We believe that while we have lots of expertise within schools and also within the district office, we can use licensed expertise in a more streamlined, efficient, and coherent manner. The goal is to provide teachers with personalized instructional support, and build the capacity of our amazing teachers to meet students’ unique learning needs. Once we identify a dollar amount of reduction within this broad space, we will work this spring to restructure people’s roles to shape a less fragmented, more coherent model of teacher support.
Will Talent Development (formerly known as Gifted and Talented) be delivered differently?
We are fully committed to developing students’ unique talents and strengths. We are also committed to continuing accelerated learning opportunities for students.
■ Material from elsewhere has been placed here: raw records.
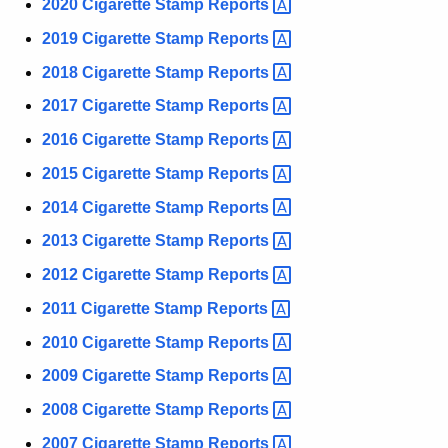
u
2020 Cigarette Stamp
Reports 
e
r
2019 Cigarette Stamp
Reports 
t
r
2018 Cigarette Stamp
Reports 
t
e
n
e
2017 Cigarette Stamp
Reports 
t
R
2016 Cigarette Stamp
Reports 
A
e
2015 Cigarette Stamp
Reports 
g
e
p
2014 Cigarette Stamp
Reports 
n
o
2013 Cigarette Stamp
Reports 
c
r
2012 Cigarette Stamp
Reports 
y
w
t
2011 Cigarette Stamp
Reports 
i
s
2010 Cigarette Stamp
Reports 
t
2009 Cigarette Stamp
Reports 
h
a
2008 Cigarette Stamp
Reports 
K
2007 Cigarette Stamp
Reports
Furthermore, we are compelled to find ways to be more inclusive and progressive in our instructional practices, using research from the science of learning. The current way we are delivering Talent Development benefits some students and reflects a stratified delivery model where students who qualify for the services are pulled out to receive enriched curriculum. We seek to address parents’ and our own concerns about the vast number of students “in the middle.” Our aspiration is to expand talent development to provide every student with rigorous, high-quality instruction, as well as facilitate accelerated learning opportunities across classrooms for students learning at a faster pace, much like the model we are building with reading and literacy.
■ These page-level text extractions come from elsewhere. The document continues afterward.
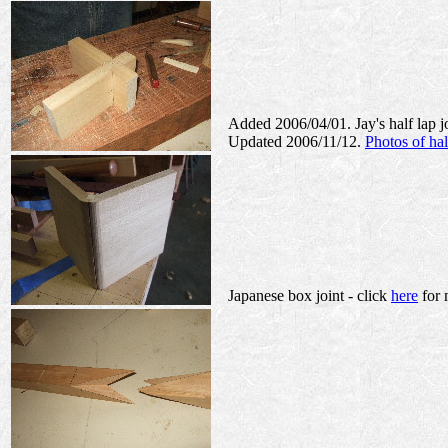
Added 2006/04/01. Jay's half lap j
Updated 2006/11/12.
Photos of hal
Japanese box joint - click
here
for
At the same time, while we still intend to transform as we make reductions, many of you asked us to slow down the restructuring process to take more time to study, listen, and work with professionals currently serving in those roles, as well as principals, classroom teachers and parents to collectively determine what transformed programming might look like. We have heeded that advice. You will see very limited restructuring implications in the reduction list. We will use the 20-21 school year to collaboratively design a more cohesive coaching model as well as a new model for personalizing rigorous instruction, enrichment, and acceleration opportunities accessible to all students. It is our fiscal responsibility to look ahead more than one year and work collaboratively with all of you to determine our budget path for the 21-22 school year as we prepare to transform our system toward increased alignment with Vision 2031.
What will happen to accelerated math at the elementary level?
We are not eliminating acceleration in math nor will 4th-6th graders who are currently accelerating their math repeat content next year. Rather, we aspire to make acceleration opportunities more inclusive, both in the identification of which students might benefit as well as how accelerated learning is facilitated. The delivery model for accelerated learning will be shaped in a way that purposefully leverages available instructional resources.
When will the restructured plan be shaped?
We will work this spring to ensure that programs and people are in place for next year. We want to ensure students are positioned for a high-quality experience - of course for the rest of this school year, and especially for next year as we aim for increased rigor, inquiry-based learning, and students’ strengths and talents being fully developed. The work of shaping the student experience will benefit from staff collaboration and parent input.